The records →
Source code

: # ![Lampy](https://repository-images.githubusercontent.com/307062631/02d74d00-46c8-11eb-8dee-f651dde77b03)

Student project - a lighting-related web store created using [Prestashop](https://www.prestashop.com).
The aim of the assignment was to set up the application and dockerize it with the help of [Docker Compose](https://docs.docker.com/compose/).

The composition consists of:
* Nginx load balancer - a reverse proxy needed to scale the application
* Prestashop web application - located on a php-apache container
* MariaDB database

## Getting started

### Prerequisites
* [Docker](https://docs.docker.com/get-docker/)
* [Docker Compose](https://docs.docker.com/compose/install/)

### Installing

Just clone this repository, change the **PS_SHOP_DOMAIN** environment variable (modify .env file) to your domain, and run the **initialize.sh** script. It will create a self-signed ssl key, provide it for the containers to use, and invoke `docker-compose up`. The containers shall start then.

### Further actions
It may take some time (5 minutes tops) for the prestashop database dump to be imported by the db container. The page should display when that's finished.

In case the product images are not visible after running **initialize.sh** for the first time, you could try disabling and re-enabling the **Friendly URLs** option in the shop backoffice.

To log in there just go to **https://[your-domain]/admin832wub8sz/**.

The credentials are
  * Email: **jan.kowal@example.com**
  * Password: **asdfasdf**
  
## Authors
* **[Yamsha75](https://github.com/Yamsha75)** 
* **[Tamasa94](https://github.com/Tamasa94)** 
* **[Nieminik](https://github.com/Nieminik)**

Task statement →
A lone number is the expected answer: the count of lines in these entries holding the string "docker".

Task answer →
4